SELASA, 26 JANUARI 2016
Jurnalis: Charolin Pebrianti / Editor: Gani Khair / Sumber foto: Charolin Pebrianti
SURABAYA—Terkait peristiwa pemboman di kawasan Thamrin Jakarta, banyak kecaman yang datang dari berbagai pihak. Namun yang menjadi sorotan saat ini, banyaknya siswa sekolah yang mengikuti aksi damai menolak adanya kegiatan teroris.
![]() |
Karolin Rista, S.Psi, M.Psi. |
Dosen Psikologi Universitas 17 Agustus 1945 (Untag) Surabaya, Karolin Rista, S.Psi, M.Psi., menerangkan fenomena adanya aksi penolakan terorisme dengan melibatkan siswa sebenarnya termasuk dalam sistem pembelajaran.

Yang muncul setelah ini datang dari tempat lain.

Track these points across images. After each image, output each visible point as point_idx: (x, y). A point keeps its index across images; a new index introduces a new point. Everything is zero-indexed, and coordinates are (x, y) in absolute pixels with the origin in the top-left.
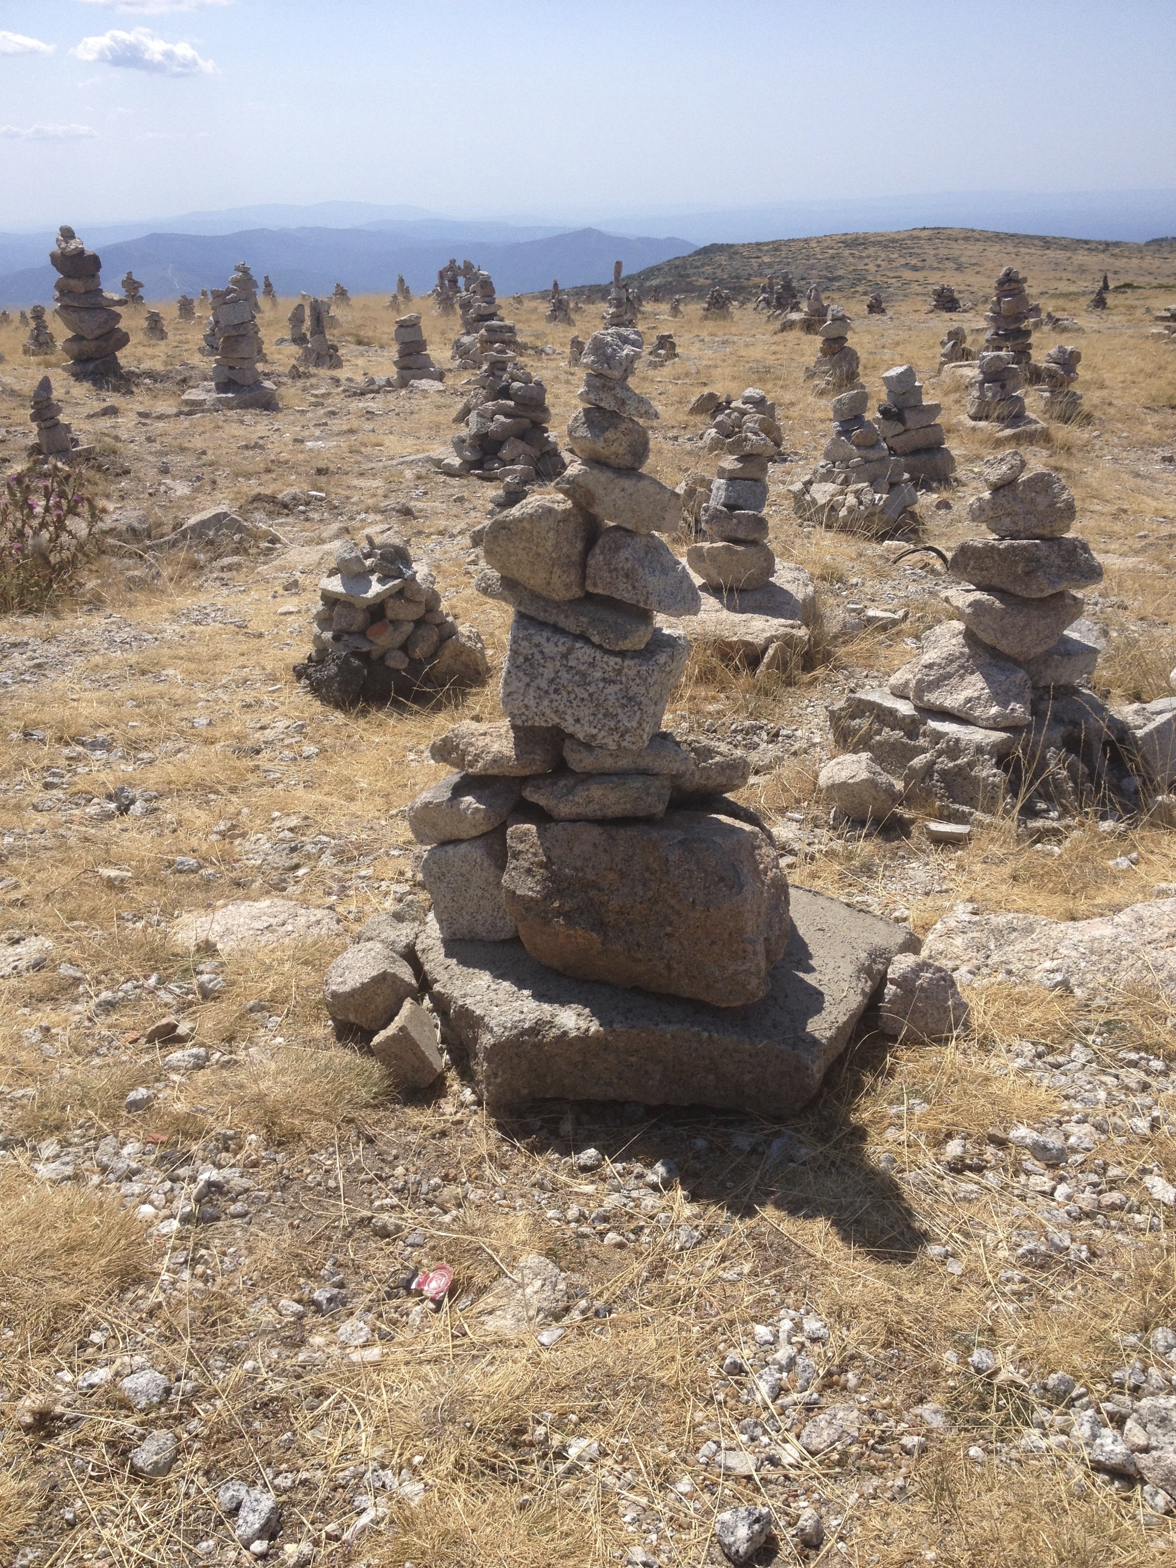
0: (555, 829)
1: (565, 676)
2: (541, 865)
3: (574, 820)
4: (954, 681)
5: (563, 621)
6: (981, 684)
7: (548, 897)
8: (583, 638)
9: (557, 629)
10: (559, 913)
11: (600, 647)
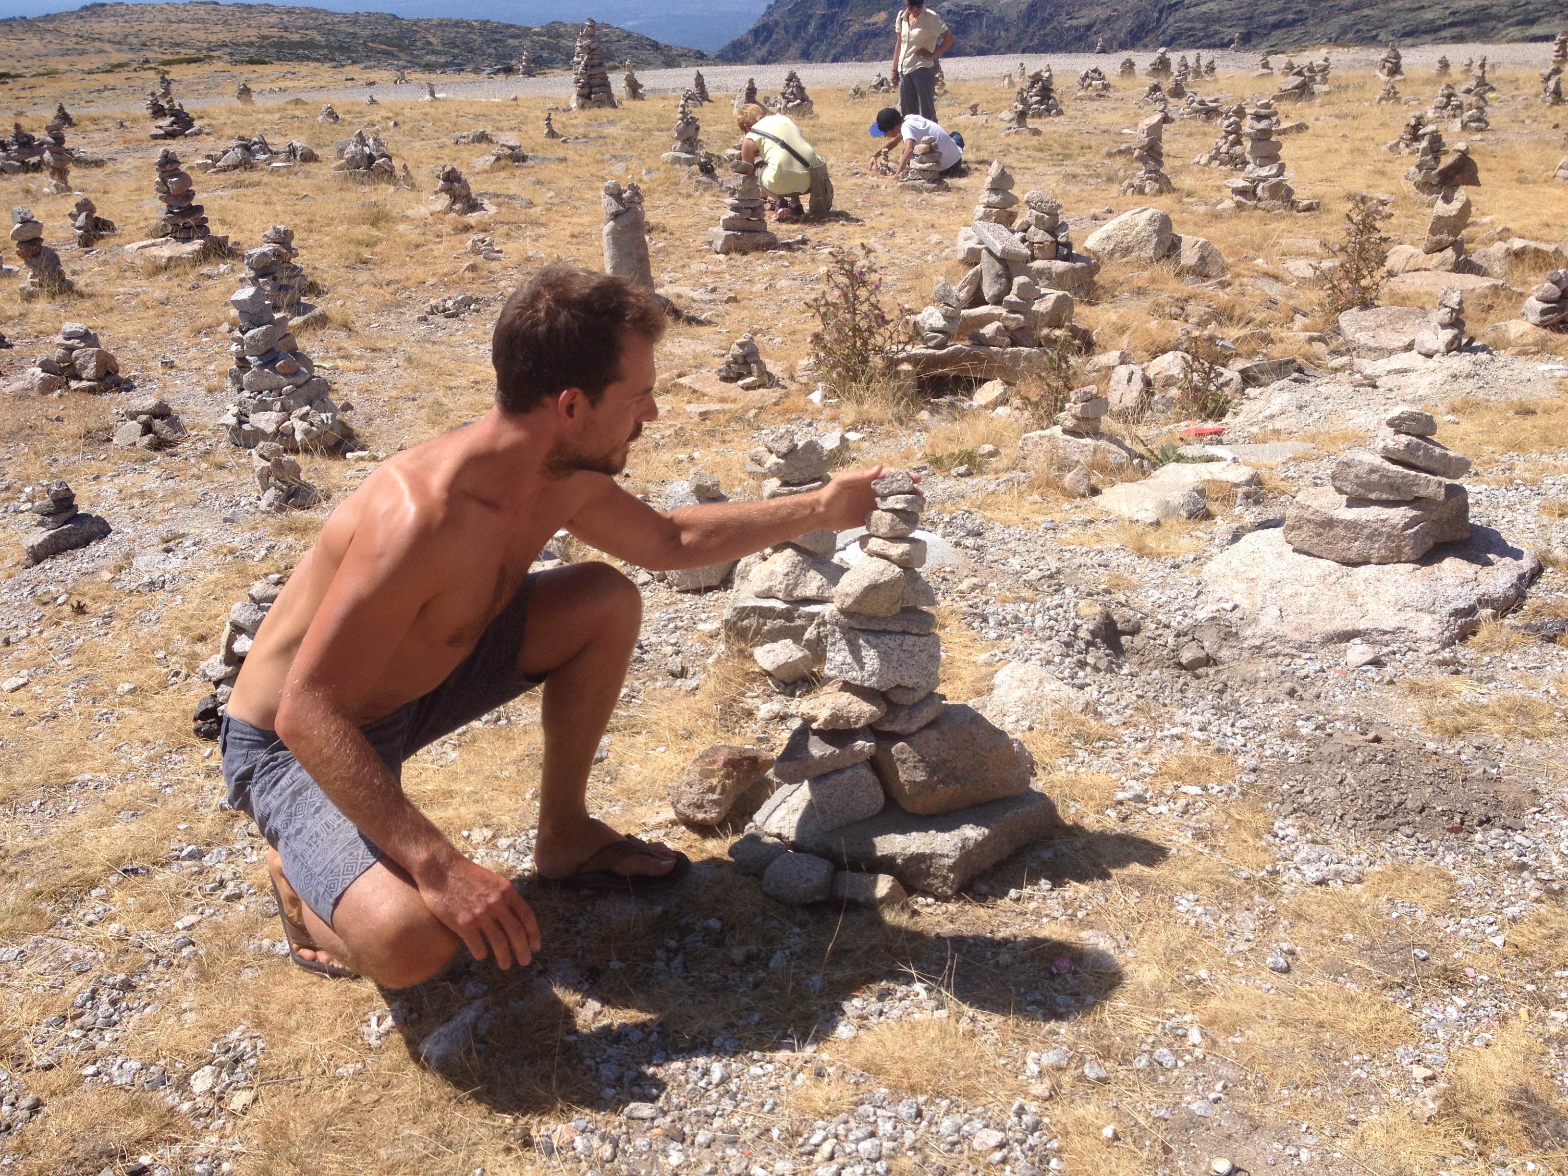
0: (916, 739)
1: (903, 655)
2: (920, 761)
3: (920, 730)
4: (802, 578)
5: (891, 627)
6: (819, 577)
7: (930, 775)
8: (904, 633)
9: (890, 632)
10: (940, 782)
11: (916, 635)
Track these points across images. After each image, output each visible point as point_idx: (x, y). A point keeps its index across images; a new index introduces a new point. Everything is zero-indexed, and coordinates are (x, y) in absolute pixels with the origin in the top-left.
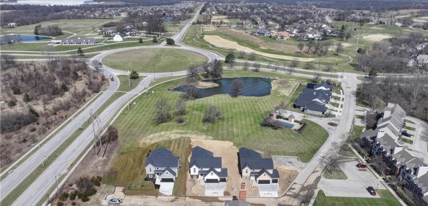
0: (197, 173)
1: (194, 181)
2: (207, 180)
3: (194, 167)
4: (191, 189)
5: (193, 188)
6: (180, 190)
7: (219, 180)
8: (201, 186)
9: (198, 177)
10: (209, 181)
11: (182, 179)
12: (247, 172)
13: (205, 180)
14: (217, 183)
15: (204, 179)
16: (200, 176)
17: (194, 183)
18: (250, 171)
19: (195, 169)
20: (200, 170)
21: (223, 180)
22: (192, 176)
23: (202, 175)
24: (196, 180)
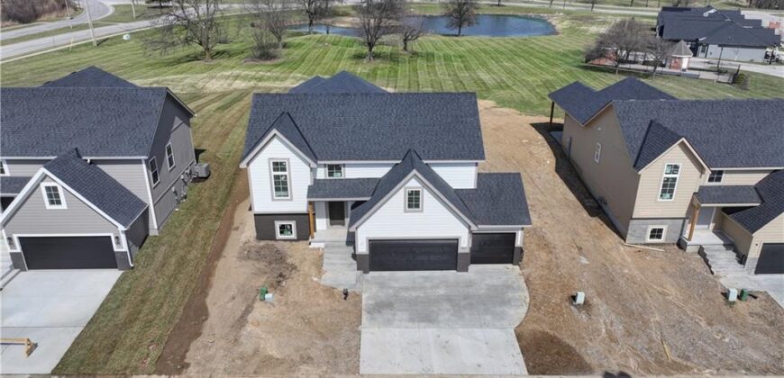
0: (298, 202)
1: (280, 258)
2: (375, 245)
3: (277, 148)
4: (242, 321)
5: (259, 311)
6: (149, 324)
7: (465, 245)
8: (330, 291)
9: (304, 226)
10: (387, 255)
11: (190, 244)
12: (668, 187)
13: (362, 248)
14: (451, 274)
15: (351, 241)
16: (322, 223)
17: (279, 272)
18: (691, 179)
19: (279, 166)
20: (322, 174)
21: (497, 249)
22: (265, 224)
23: (336, 213)
24: (297, 252)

“Pemahaman terhadap apa itu teroris penting untuk siswa,” terangnya kepada Cendana News, Selasa (26/1/2016).
Para siswa sebelum diajak melakukan aksi harus ada kelas pemahaman, apa itu teroris, bagaimana bereaksi dan lain sebagainya. Lalu diajak beraktifitas misalnya dengan cara melakukan aksi damai menolak aksi teroris, itu masuk ke dalam pembelajaran.
“Memberikan pemahaman anak terhadap terorisme lebih utama, daripada mengajari anak bereaksi terhadap terorisme dengan melakukan aksi,” ujarnya.
Karolin menambahkan pemahaman terhadap aksi terorisme sangat penting untuk anak-anak. Penekanan bukan pada aksi yang dilakukan, namun rasa persatuan dalam Negara Kesatuan Republik Indonesia (NKRI). Mulai dari nilai sosial dalam Pancasila juga nilai rasa keberagaman dalam satu negara.
“Misalnya (maaf) teroris cenderung ke agama Islam, harusnya ada pembelajaran terkait Islam seperti apa, bahwa Islam menolak adanya aksi teroris,” imbuhnya.
Penanaman nilai dasar Pancasila, spiritual dan sosial lebih mendasar diajarkan kepada siswa. Tentang bagaimana hidup dalam keberagaman di NKRI, nilai Pancasila yang harus dipegang teguh, dan menjaga keteguhan spiritual.
“Boleh melakukan aktifitas apapun, seperti pengecaman dan aksi damai. Tapi, jika ada oknum yang menghasut dan mendekat harus ada proteksi diri seperti apa,” pungkasnya.